BILHARZIOSES

 

 

 

                                       DEFINITION

Affections parasitaires dues à des vers, les bilharzies ou schistosomes.

 

EPIDEMIOLOGIE

Cinq espèces schistosomes peuvent parasiter l’homme :

-Schistosome haematobium

-Schistosome mansoni

-Schistosome intercalatum

-Schistosome japonicum

-Schistosome mékongi

Dans tous les cas, le cycle parasitaire fait intervenir un hôte intermédiaire, mollusque vivant dans les eaux douces, qui permet la maturation des larves de schistosomes et leur libération dans le milieu aquatique. L’homme s’infeste par simple contact avec les eaux douces (lacs, rivières, mares, fleuves), car le parasite peut à ce stade traverser la peau saine.

Après, un cycle complexe dans l’organisme, les vers adultes se développent chez l’homme dans le système circulatoire. La pathologie clinique est liée à la ponte des œufs qui migrent à travers les parois digestives, vésicales, génito-urinaires ou s’embolisent dans le foie, plus rarement dans les vaisseaux pulmonaires.

Plus de 300 millions de personnes sont touchées par la maladie. La répartition des foyers de bilharziose est liée aux contacts entre l’homme et les douces contaminées. Les modifications du milieu naturel, en particulier la construction des barrages, de nappes d’eau, de système d’irrigation peuvent conditionner d’importantes migrations de population et le développement des nouveaux foyers de bilharziose.

 

DONNEES CLINIQUES

La phase de primo-infection est très rarement détectée chez les sujets originaires de la zone d’endémie car la contamination est souvent précoce dès l’enfance et peut être inapparente. Chez les sujets expatriés, elle peut se traduire par de la fièvre, des manifestations allergiques, des signes respiratoires ou allergiques. Cette phase de migration larvaire s’accompagne d’une hyperéosinophilie élevée.

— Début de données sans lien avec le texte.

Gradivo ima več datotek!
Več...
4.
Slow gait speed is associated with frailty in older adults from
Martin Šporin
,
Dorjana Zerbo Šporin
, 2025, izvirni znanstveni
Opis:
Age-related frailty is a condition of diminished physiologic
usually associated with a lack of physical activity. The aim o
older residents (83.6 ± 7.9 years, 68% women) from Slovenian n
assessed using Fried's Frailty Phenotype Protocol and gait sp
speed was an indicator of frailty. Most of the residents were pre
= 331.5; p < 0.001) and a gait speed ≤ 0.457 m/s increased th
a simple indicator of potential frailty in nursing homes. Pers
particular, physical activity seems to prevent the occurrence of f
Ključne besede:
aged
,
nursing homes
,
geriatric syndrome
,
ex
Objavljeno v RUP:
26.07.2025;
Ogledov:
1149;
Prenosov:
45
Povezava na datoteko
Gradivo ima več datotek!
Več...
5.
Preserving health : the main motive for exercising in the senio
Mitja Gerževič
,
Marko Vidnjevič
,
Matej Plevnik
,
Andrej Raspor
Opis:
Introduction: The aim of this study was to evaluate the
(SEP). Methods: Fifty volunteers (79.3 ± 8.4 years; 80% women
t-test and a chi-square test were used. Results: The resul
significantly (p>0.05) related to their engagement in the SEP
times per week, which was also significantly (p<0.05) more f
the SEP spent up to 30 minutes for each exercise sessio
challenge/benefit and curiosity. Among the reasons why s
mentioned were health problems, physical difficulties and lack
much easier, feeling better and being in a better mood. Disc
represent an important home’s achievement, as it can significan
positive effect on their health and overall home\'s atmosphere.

A la phase d’état, la symptomatologie est souvent absente. Certaines localisations (bilharzioses urinaires) s’accompagnent en revanche de signes très évocateurs (hématurie).Les complications tardives relèvent des lésions tissulaires inflammatoires puis scléreuses autour des œufs de bilharzies dans les tissus (voies urinaires, tube digestif, foie). Les atteintes hépatospléniques ou urétéropyéliques peuvent se compliquer d’hypertension portale ou d’insuffisance rénale.

L’examen clinique est normal dans les formes non compliquées. En cas d’atteinte hépatique ou hépatosplénique, un gros foie et une grosse rate sont fréquents. Le diagnostic parasitaire repose avant tout sur la mise en évidence directe des œufs de schistosomes, dans les selles (tous schistosomes) ou dans les urines (schistosome haematobium).

 

TRAITEMENT

Les schistosomicides modernes sont actifs en une prise unique :

-le praziquantel (Biltricide) est actif sur tous les schistosomes à la posologie de 40 mg/kg

-l’oxamniquine (Vansil) n’agit que sur schistosome mansoni (15mg/kg)

Les autres antibilharziens sont peu utilisés.

-le niridazole (Ambilhar) est assez mal toléré.

-le metrifonate (Ambilhar) n’est actif que sur schistosome haematobium. Bon marché il peut être utilisé en traitement de masse, mais nécessite 2 prises à 15 jours d’intervalle.

 

PREVENTION

Le vaccin antibilharzien attendu de longue date n’est toujours pas au point. La prévention passe avant tout par l’éducation sanitaire, la protection des eaux douces des déjections humaines (selles, urines) et l’abstention des contacts humains avec les eaux contaminées. La lutte contre les mollusques vecteurs est difficile (molluscicides).

N.B. : Le foyer le plus important de bilharziose au monde se situe au Sénégal, à Richard Toll, ville à environs 90 kms au Nord-Est de St Louis.